What you need to do: Copy every line of text in the material below word for word, keeping the same line breaks. Leave the pictures out.

---------- Task material ----------

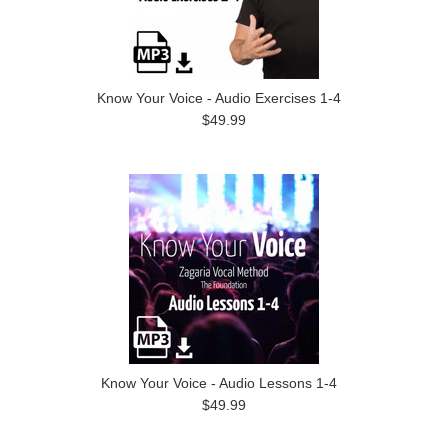
Know Your Voice - Audio Exercises 1-4
$49.99
Know Your Voice - Audio Lessons 1-4
$49.99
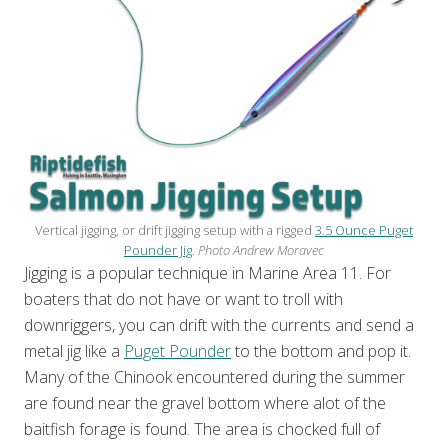
Vertical jigging, or drift jigging setup with a rigged
3.5 Ounce Puget
Pounder Jig
.
Photo Andrew Moravec
Jigging is a popular technique in Marine Area 11. For
boaters that do not have or want to troll with
downriggers, you can drift with the currents and send a
metal jig like a
Puget Pounder
to the bottom and pop it.
Many of the Chinook encountered during the summer
are found near the gravel bottom where alot of the
baitfish forage is found. The area is chocked full of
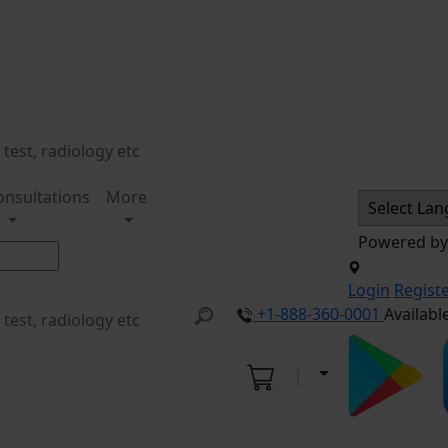
onsultations
More
Powered b
Login
Regist
+1-888-360-0001
Availabl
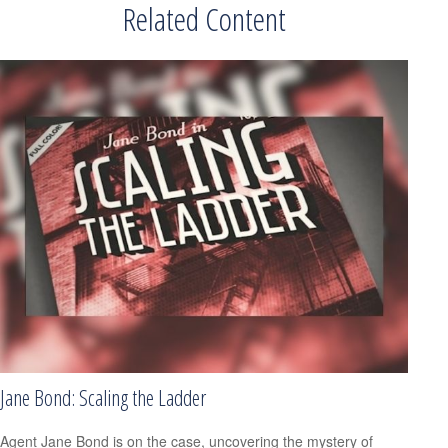
Related Content
Jane Bond: Scaling the Ladder
Agent Jane Bond is on the case, uncovering the mystery of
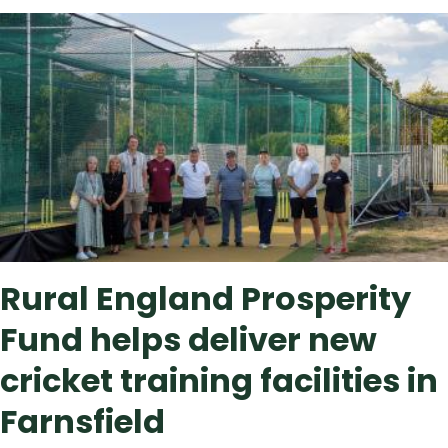
Featured
Featured
news
Rural England Prosperity
Fund helps deliver new
cricket training facilities in
Farnsfield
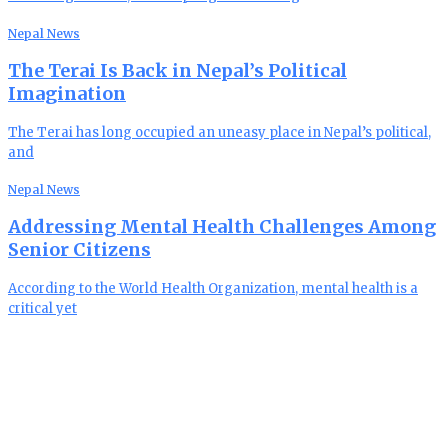
Nepal News
The Terai Is Back in Nepal’s Political
Imagination
The Terai has long occupied an uneasy place in Nepal’s political,
and
Nepal News
Addressing Mental Health Challenges Among
Senior Citizens
According to the World Health Organization, mental health is a
critical yet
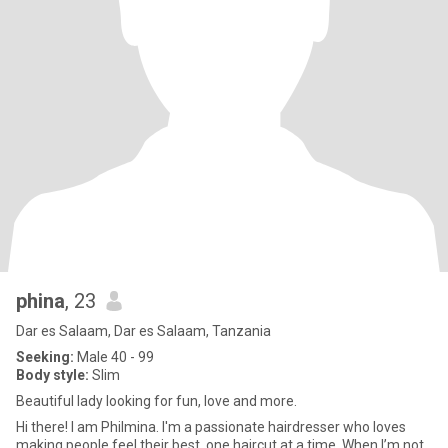
phina
, 23
Dar es Salaam, Dar es Salaam, Tanzania
Seeking:
Male 40 - 99
Body style:
Slim
Beautiful lady looking for fun, love and more.
Hi there! I am Philmina. I'm a passionate hairdresser who loves
making people feel their best, one haircut at a time. When I’m not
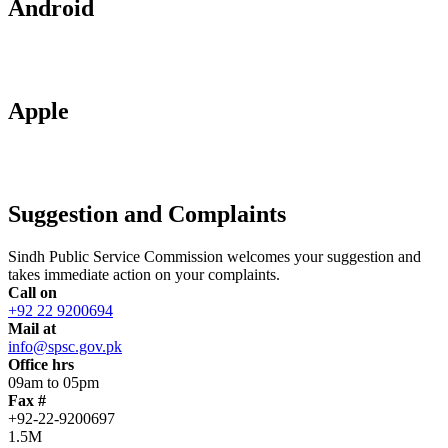
Android
Apple
Suggestion and Complaints
Sindh Public Service Commission welcomes your suggestion and
takes immediate action on your complaints.
Call on
+92 22 9200694
Mail at
info@spsc.gov.pk
Office hrs
09am to 05pm
Fax #
+92-22-9200697
1.5M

----------

Solution:
Know Your Voice - Audio Exercises 1-4
$49.99
Know Your Voice - Audio Lessons 1-4
$49.99
Vertical jigging, or drift jigging setup with a rigged
3.5 Ounce Puget
Pounder Jig
.
Photo Andrew Moravec
Jigging is a popular technique in Marine Area 11. For
boaters that do not have or want to troll with
downriggers, you can drift with the currents and send a
metal jig like a
Puget Pounder
to the bottom and pop it.
Many of the Chinook encountered during the summer
are found near the gravel bottom where alot of the
baitfish forage is found. The area is chocked full of
onsultations
More
Powered b
Login
Regist
+1-888-360-0001
Availabl
Related Content
Jane Bond: Scaling the Ladder
Agent Jane Bond is on the case, uncovering the mystery of
Featured
Featured
news
Rural England Prosperity
Fund helps deliver new
cricket training facilities in
Farnsfield
Nepal News
The Terai Is Back in Nepal’s Political
Imagination
The Terai has long occupied an uneasy place in Nepal’s political,
and
Nepal News
Addressing Mental Health Challenges Among
Senior Citizens
According to the World Health Organization, mental health is a
critical yet
phina
, 23
Dar es Salaam, Dar es Salaam, Tanzania
Seeking:
Male 40 - 99
Body style:
Slim
Beautiful lady looking for fun, love and more.
Hi there! I am Philmina. I'm a passionate hairdresser who loves
making people feel their best, one haircut at a time. When I’m not
Android
Apple
Suggestion and Complaints
Sindh Public Service Commission welcomes your suggestion and
takes immediate action on your complaints.
Call on
+92 22 9200694
Mail at
info@spsc.gov.pk
Office hrs
09am to 05pm
Fax #
+92-22-9200697
1.5M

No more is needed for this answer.